**WHAT TO DO**
Each entry below must be written out exactly, with pictures left out.

INFORMATION GIVEN below:

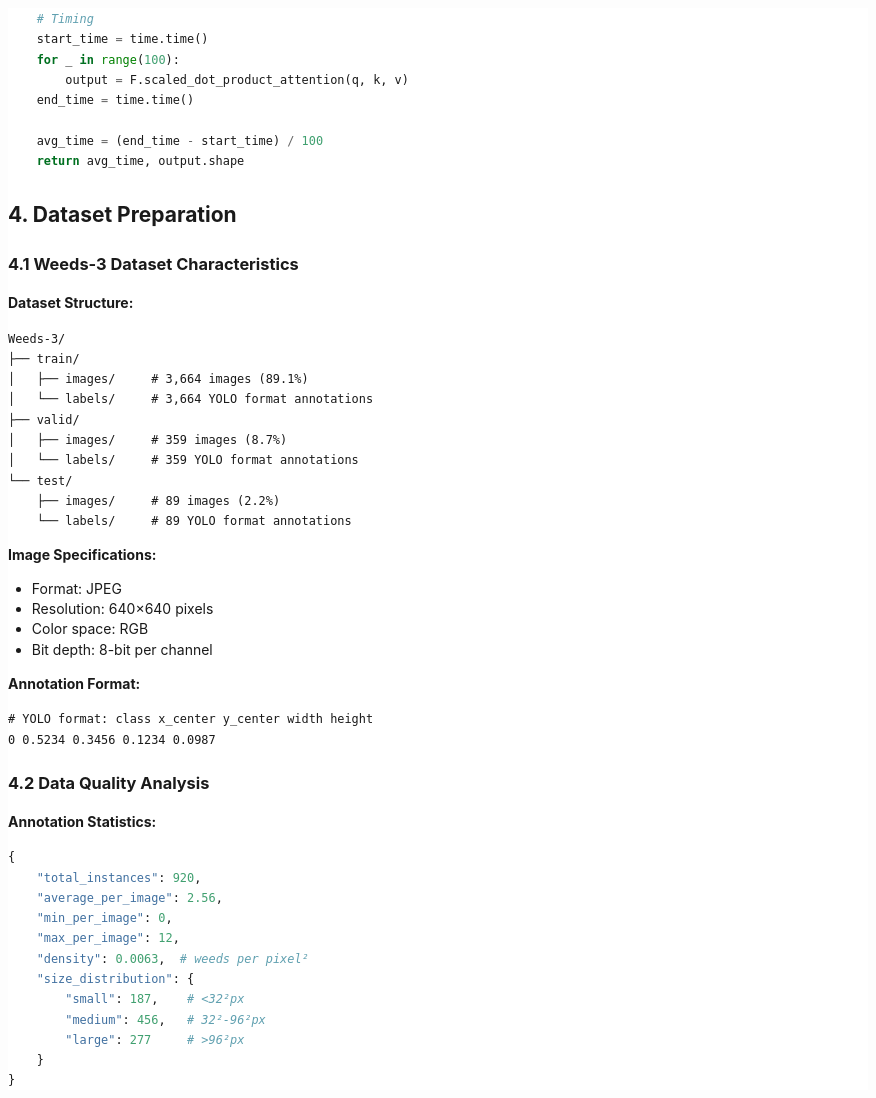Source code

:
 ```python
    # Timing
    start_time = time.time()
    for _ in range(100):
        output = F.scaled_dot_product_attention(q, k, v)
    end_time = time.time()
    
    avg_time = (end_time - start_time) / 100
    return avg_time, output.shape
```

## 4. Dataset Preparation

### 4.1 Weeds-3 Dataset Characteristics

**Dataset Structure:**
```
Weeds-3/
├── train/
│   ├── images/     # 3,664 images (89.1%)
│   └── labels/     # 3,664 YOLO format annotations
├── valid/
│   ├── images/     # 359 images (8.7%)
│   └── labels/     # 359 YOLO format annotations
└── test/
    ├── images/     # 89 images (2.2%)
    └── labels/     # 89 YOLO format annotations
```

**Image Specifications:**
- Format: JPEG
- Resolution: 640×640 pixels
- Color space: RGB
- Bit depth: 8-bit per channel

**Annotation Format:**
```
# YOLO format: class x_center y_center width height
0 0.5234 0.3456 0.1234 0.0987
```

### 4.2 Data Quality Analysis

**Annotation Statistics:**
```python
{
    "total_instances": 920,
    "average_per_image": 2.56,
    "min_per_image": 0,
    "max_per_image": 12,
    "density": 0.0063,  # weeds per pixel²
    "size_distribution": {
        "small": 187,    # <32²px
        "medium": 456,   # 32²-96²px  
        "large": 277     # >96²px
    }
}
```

End of INFORMATION GIVEN.

**REPLY**
Source code

:
 ```python
    # Timing
    start_time = time.time()
    for _ in range(100):
        output = F.scaled_dot_product_attention(q, k, v)
    end_time = time.time()
    
    avg_time = (end_time - start_time) / 100
    return avg_time, output.shape
```

## 4. Dataset Preparation

### 4.1 Weeds-3 Dataset Characteristics

**Dataset Structure:**
```
Weeds-3/
├── train/
│   ├── images/     # 3,664 images (89.1%)
│   └── labels/     # 3,664 YOLO format annotations
├── valid/
│   ├── images/     # 359 images (8.7%)
│   └── labels/     # 359 YOLO format annotations
└── test/
    ├── images/     # 89 images (2.2%)
    └── labels/     # 89 YOLO format annotations
```

**Image Specifications:**
- Format: JPEG
- Resolution: 640×640 pixels
- Color space: RGB
- Bit depth: 8-bit per channel

**Annotation Format:**
```
# YOLO format: class x_center y_center width height
0 0.5234 0.3456 0.1234 0.0987
```

### 4.2 Data Quality Analysis

**Annotation Statistics:**
```python
{
    "total_instances": 920,
    "average_per_image": 2.56,
    "min_per_image": 0,
    "max_per_image": 12,
    "density": 0.0063,  # weeds per pixel²
    "size_distribution": {
        "small": 187,    # <32²px
        "medium": 456,   # 32²-96²px  
        "large": 277     # >96²px
    }
}
```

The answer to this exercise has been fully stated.